Administration officials have acknowledged difficulty reaching uninsured people who haven’t yet signed up.

Burwell said on Twitter on Tuesday that 250,000 applications for insurance had been submitted in the first two days of open enrollment, a number that does not represent the number of consumers who had selected and purchased a plan.

Kentucky complication

State politics also complicate the White House’s efforts to expand PPACA.

On Tuesday, Kentucky elected Matt Bevin, a Republican who promised to close his state’s ACA insurance exchange, Kynect, and reshape its expansion of Medicaid.

White House press secretary Josh Earnest said Wednesday that residents of Kentucky would still be able to purchase insurance on the federal healthcare.gov system, and that he was encouraged by Bevin’s pledge not to strip Medicaid coverage from people already enrolled in the program.

"Vowing to repeal the Affordable Care Act in some cases has been used as an effective political strategy that’s not a terribly effective governing strategy," Earnest said.

The president said he hoped to convince people already covered under the Affordable Care Act to re-enroll, while targeting outreach efforts at those still without insurance.

Marketing PPACA

The marketing campaign will include an "unprecedented regional and local marketing effort" as well as Twitter chats with Cabinet officials and celebrity involvement in local PPACA events, said Katie Hill, a White House spokeswoman.

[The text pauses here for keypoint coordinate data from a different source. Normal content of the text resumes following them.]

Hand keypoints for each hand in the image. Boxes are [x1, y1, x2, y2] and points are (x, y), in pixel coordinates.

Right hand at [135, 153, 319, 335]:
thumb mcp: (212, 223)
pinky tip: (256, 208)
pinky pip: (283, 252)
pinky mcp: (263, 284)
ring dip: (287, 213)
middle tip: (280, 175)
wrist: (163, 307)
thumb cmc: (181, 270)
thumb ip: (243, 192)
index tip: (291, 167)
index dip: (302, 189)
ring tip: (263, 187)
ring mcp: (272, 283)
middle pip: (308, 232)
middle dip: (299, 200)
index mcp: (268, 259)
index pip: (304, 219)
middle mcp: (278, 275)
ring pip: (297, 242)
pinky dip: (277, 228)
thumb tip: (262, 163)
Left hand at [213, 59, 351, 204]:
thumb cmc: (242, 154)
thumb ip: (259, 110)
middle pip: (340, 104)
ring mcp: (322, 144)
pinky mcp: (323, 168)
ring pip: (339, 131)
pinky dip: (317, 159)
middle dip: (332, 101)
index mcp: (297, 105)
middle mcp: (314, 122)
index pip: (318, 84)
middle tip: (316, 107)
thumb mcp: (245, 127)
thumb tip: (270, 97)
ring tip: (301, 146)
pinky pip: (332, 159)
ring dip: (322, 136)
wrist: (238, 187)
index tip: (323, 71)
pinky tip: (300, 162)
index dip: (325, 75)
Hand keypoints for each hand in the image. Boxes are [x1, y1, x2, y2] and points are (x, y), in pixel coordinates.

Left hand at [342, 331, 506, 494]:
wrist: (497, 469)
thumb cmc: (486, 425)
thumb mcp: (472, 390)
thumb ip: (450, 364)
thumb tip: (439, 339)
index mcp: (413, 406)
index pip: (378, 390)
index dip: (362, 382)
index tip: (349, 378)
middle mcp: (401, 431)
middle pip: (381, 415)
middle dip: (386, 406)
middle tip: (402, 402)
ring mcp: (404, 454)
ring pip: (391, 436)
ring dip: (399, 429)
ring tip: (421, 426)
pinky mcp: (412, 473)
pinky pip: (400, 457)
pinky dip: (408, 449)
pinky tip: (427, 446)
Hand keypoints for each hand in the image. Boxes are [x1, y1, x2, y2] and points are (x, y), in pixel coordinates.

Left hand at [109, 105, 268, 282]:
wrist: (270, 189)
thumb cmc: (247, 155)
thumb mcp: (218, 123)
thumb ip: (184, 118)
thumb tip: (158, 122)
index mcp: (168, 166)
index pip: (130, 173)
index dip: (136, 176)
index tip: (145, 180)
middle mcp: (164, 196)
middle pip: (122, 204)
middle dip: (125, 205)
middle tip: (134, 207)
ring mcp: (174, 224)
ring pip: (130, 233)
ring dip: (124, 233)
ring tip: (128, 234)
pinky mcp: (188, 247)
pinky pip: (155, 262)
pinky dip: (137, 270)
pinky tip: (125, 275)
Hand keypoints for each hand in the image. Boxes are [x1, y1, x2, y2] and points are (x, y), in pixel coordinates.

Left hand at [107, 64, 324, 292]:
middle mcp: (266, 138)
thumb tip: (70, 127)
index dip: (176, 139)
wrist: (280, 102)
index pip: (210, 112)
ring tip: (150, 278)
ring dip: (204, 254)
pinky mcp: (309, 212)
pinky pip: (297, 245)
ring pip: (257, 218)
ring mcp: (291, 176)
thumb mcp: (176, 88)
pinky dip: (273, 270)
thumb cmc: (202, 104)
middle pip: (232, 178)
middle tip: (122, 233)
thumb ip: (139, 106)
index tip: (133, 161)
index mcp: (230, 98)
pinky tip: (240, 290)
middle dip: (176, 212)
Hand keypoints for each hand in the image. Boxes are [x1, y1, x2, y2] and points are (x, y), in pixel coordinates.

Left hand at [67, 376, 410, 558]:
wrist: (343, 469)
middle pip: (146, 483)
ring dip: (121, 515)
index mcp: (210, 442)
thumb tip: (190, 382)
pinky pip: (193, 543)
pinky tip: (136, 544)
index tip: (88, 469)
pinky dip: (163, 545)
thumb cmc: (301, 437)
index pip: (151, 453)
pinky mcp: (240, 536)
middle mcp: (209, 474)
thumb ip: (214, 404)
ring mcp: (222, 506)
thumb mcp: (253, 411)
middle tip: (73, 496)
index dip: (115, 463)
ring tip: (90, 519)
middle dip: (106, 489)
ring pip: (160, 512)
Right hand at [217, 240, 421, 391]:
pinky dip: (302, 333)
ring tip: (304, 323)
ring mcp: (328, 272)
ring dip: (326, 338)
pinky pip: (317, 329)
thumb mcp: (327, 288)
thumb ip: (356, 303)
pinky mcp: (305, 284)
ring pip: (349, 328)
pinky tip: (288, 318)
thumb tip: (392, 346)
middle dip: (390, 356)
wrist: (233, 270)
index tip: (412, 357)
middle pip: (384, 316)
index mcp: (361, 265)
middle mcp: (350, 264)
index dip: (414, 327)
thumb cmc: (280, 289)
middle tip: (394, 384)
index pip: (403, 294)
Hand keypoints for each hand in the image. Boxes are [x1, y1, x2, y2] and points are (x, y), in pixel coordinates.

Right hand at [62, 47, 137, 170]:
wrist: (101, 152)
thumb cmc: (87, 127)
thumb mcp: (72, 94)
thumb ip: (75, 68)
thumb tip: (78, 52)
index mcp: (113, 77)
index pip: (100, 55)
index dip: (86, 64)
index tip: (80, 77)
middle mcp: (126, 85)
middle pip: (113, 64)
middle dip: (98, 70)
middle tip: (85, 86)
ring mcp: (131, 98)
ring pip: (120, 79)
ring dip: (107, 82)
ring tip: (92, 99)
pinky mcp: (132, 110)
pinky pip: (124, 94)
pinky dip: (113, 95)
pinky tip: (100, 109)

Obama will sit for five interviews with local radio stations on Thursday, including one in Dallas, a city his administration views as among the most promising targets for outreach on the Affordable Care Act.

Communities in northern New Jersey and Florida as well as Atlanta also will receive particular attention.

"We’ll build on the many lessons we’ve learned over the past two years--for example, which messages consumers respond to, which parts of the country they live in, and which weeks they tend to enroll during--to drive the activities of senior White House officials, including the president himself," Hill said in an e-mail.

The administration is particularly focused on minorities.

Already, senior White House adviser Valerie Jarrett hosted a call with Al Sharpton and other black faith leaders, while domestic policy adviser Cecilia Munoz held a Twitter chat on health insurance and the Latino community.

Administration officials have not said how much the marketing will cost.